With the S&P 500 also at an all-time high, the fund managers reported that their overall allocation to U.S. stocks in June dropped to a net underweight of 20 percent from 15 percent in May. That was the largest net underweight among the managers since January 2008.

They also shifted their sector allocations. Technology fell from the most overweight sector, as managers moved funds to the banking sector in June. In a 22-month period, July was only the second month that tech was not the top sector, and it was the second time banks held the biggest overweight.

Since the 2009 market bottom, tech has been the largest overweight 80 percent of the time, according to BofA.

Before worrying about the crowded positions in Nasdaq stocks, the fund managers had seen long U.S. dollar as the most overcrowded position. The latest survey was taken July 7 to 13, and included 207 global fund managers with $586 billion assets under management.

Eighty percent of the fund managers in the survey say the U.S. is the most overvalued region, though that is down 4 percent from June.

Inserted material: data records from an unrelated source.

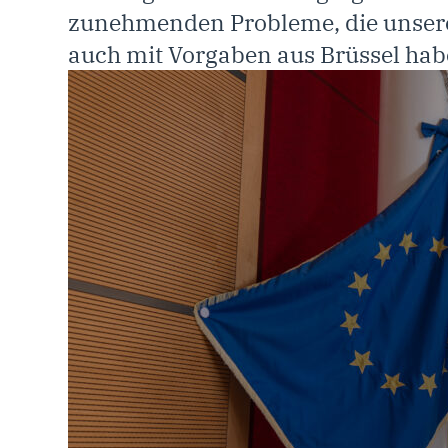
zunehmenden Probleme, die unse
auch mit Vorgaben aus Brüssel hab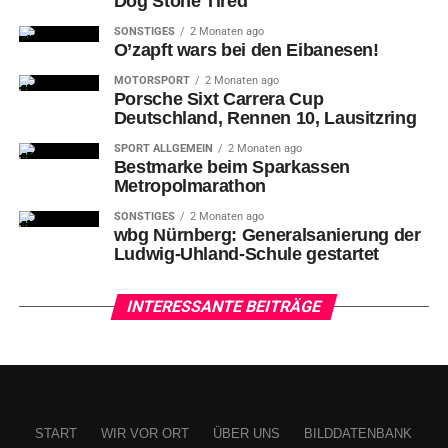
Dog Stone Tired
SONSTIGES
2 Monaten ago
O’zapft wars bei den Eibanesen!
MOTORSPORT
2 Monaten ago
Porsche Sixt Carrera Cup
Deutschland, Rennen 10, Lausitzring
SPORT ALLGEMEIN
2 Monaten ago
Bestmarke beim Sparkassen
Metropolmarathon
SONSTIGES
2 Monaten ago
wbg Nürnberg: Generalsanierung der
Ludwig-Uhland-Schule gestartet
INTERESSANTE BEITRÄGE
START
WIR VOR ORT
ÜBER UNS
BILDDATENBANK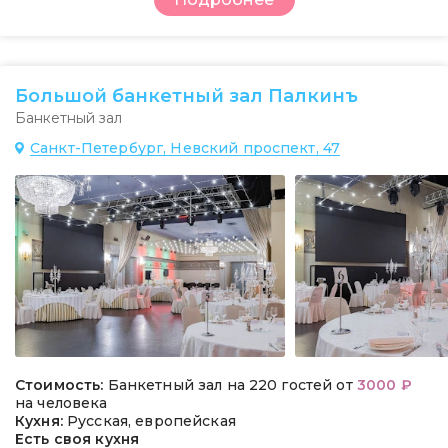
Большой банкетный зал Палкинъ
Банкетный зал
Санкт-Петербург, Невский проспект, 47
Стоимость:
Банкетный зал на 220 гостей от
3000 ₽
на человека
Кухня:
Русская, европейская
Есть своя кухня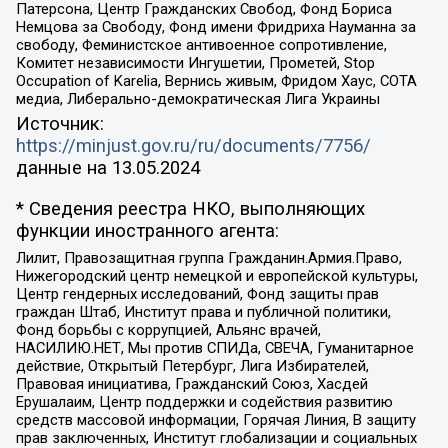
Патерсона, Центр Гражданских Свобод, Фонд Бориса
Немцова за Свободу, Фонд имени Фридриха Науманна за
свободу, Феминистское антивоенное сопротивление,
Комитет независимости Ингушетии, Прометей, Stop
Occupation of Karelia, Вернись живым, Фридом Хаус, СОТА
медиа, Либерально-демократическая Лига Украины
Источник:
https://minjust.gov.ru/ru/documents/7756/
данные на
13.05.2024
* Сведения реестра НКО, выполняющих
функции иностранного агента:
Лилит, Правозащитная группа Гражданин.Армия.Право,
Нижегородский центр немецкой и европейской культуры,
Центр гендерных исследований, Фонд защиты прав
граждан Штаб, Институт права и публичной политики,
Фонд борьбы с коррупцией, Альянс врачей,
НАСИЛИЮ.НЕТ, Мы против СПИДа, СВЕЧА, Гуманитарное
действие, Открытый Петербург, Лига Избирателей,
Правовая инициатива, Гражданский Союз, Хасдей
Ерушалаим, Центр поддержки и содействия развитию
средств массовой информации, Горячая Линия, В защиту
прав заключенных, Институт глобализации и социальных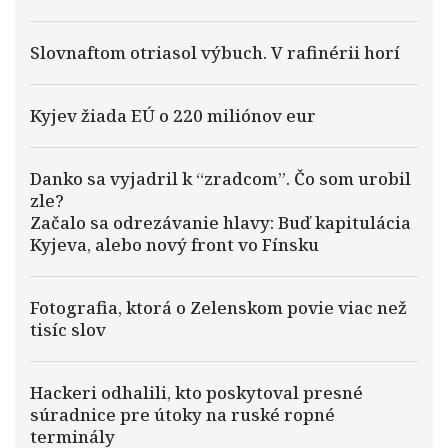
Slovnaftom otriasol výbuch. V rafinérii horí
Kyjev žiada EÚ o 220 miliónov eur
Danko sa vyjadril k “zradcom”. Čo som urobil
zle?
Začalo sa odrezávanie hlavy: Buď kapitulácia
Kyjeva, alebo nový front vo Fínsku
Fotografia, ktorá o Zelenskom povie viac než
tisíc slov
Hackeri odhalili, kto poskytoval presné
súradnice pre útoky na ruské ropné
terminály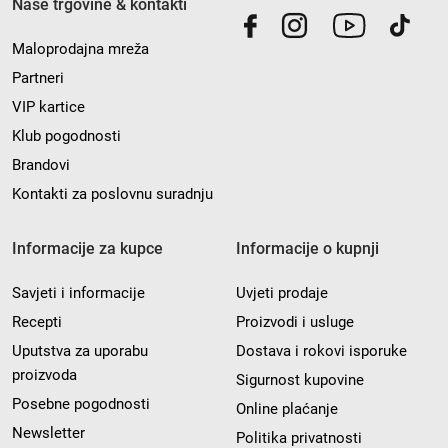
Naše trgovine & kontakti
Maloprodajna mreža
Partneri
VIP kartice
Klub pogodnosti
Brandovi
Kontakti za poslovnu suradnju
Informacije za kupce
Informacije o kupnji
Savjeti i informacije
Uvjeti prodaje
Recepti
Proizvodi i usluge
Uputstva za uporabu
Dostava i rokovi isporuke
proizvoda
Sigurnost kupovine
Posebne pogodnosti
Online plaćanje
Newsletter
Politika privatnosti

Nineteen percent see Eurozone equities as undervalued, and 43 percent see emerging markets as undervalued.

Japan, meanwhile, is benefiting from some of the allocation lost by the U.S. It has suddenly become a stronger overweight, jumping to 18 percent from just 1 percent in May.

The managers reduced tech's weighting, but the top performers in the Nasdaq 100 in the last three months were not only technology stocks. Nvidia was the top gainer, up 66 percent, but two pharma companies were second and third. They were Vertex Pharmaceuticals, up 41 percent, followed by Regeneron Pharmaceuticals, up 36 percent. Netflix was the FANG name with the biggest gain, up 33 percent.